Does my right hon. and learned Friend agree that while profiteering should be curbed, if one were to adopt the attitude that it is immoral to make any profit out of drugs research would decline, which would be a real cost to the National Health Service and to the earnings potential of an industry which is valuable to this country and to sick people?

Mr. Clarke

I agree. The pharmaceutical industry is one of the most successful research-based manufacturing industries in this country. The advances made by the industry have been of enormous benefit to patients throughout the world. We must protect that, while ensuring that we do not pay excessive prices for drugs through the National Health Service.

Mr. Donald Stewart

How does the Minister defend that in the light of an answer from his Department to the hon. Member for Brent, South (Mr. Pavitt) which compared the costs of 12 brand names as against 12 generic drugs, and which showed that there would have been tremendous saving to the National Health Service bill?

Mr. Clarke

The doctor decides whether to prescribe a branded or generic drug. He should prescribe a generic drug unless he believes that there is some definite therapeutic value to be derived from the branded drug. We are reinforcing that advice to doctors and will be following it with further training and education. All attempts to change to generic substitution, as some people called it, led to great confusion and difficulty for the profession, and would have led to considerable confusion about liability in those cases where things 'went wrong.

Mr. Soames

Will my right hon. and learned Friend reiterate that without profits there would be no research and without research there would be no new drugs?

Mr. Clarke

I certainly reiterate that point.

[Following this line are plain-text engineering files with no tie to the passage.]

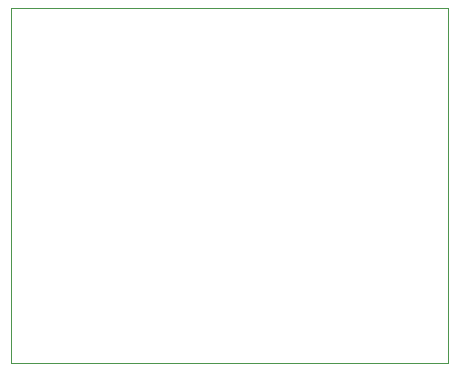
<source format=gbr>
%TF.GenerationSoftware,KiCad,Pcbnew,(5.1.8-0-10_14)*%
%TF.CreationDate,2020-11-29T01:54:20+01:00*%
%TF.ProjectId,FT2232Proto,46543232-3332-4507-926f-746f2e6b6963,rev?*%
%TF.SameCoordinates,Original*%
%TF.FileFunction,Profile,NP*%
%FSLAX46Y46*%
G04 Gerber Fmt 4.6, Leading zero omitted, Abs format (unit mm)*
G04 Created by KiCad (PCBNEW (5.1.8-0-10_14)) date 2020-11-29 01:54:20*
%MOMM*%
%LPD*%
G01*
G04 APERTURE LIST*
%TA.AperFunction,Profile*%
%ADD10C,0.050000*%
%TD*%
G04 APERTURE END LIST*
D10*
X105000000Y-104000000D02*
X105000000Y-74000000D01*
X142000000Y-104000000D02*
X105000000Y-104000000D01*
X142000000Y-74000000D02*
X142000000Y-104000000D01*
X105000000Y-74000000D02*
X142000000Y-74000000D01*
M02*

</source>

I give the House the example of the pharmaceutical industries of eastern Europe, where I assume that they operate without making any profit and where, so far as I am aware, they have made no worthwhile advances in living memory in the interests of their own or anyone else's patients.

Mr. Meacher

Is the right hon. and learned Gentleman aware that drug companies' profits from the National Health Service, even after his December announcement, are likely to be about £250 million this year, which is grossly excessive, and that, from certain drugs, Glaxo and ICI are still allowed to make profits of about 30 per cent. from the National Health Service as a result of private deals with the Department of Health and Social Security? Is that not a scandal, when 2,000 people will die this year because of the alleged lack of public money available to buy the kidney machines that they need to stay alive?

Mr. Kenneth Clarke

Whatever profit is made will be based on a drugs bill that is £100 million less in a year than it would have been had we left undisturbed the arrangements that we inherited from a Labour Government. The deals that the hon. Gentleman described are those made between our officials and the pharmaceutical industry following the rules laid down by the PPRS. Those perfectly proper rules have been tightened up so that a drug company cannot have a target profit of 30 per cent., as the hon. Gentleman claims.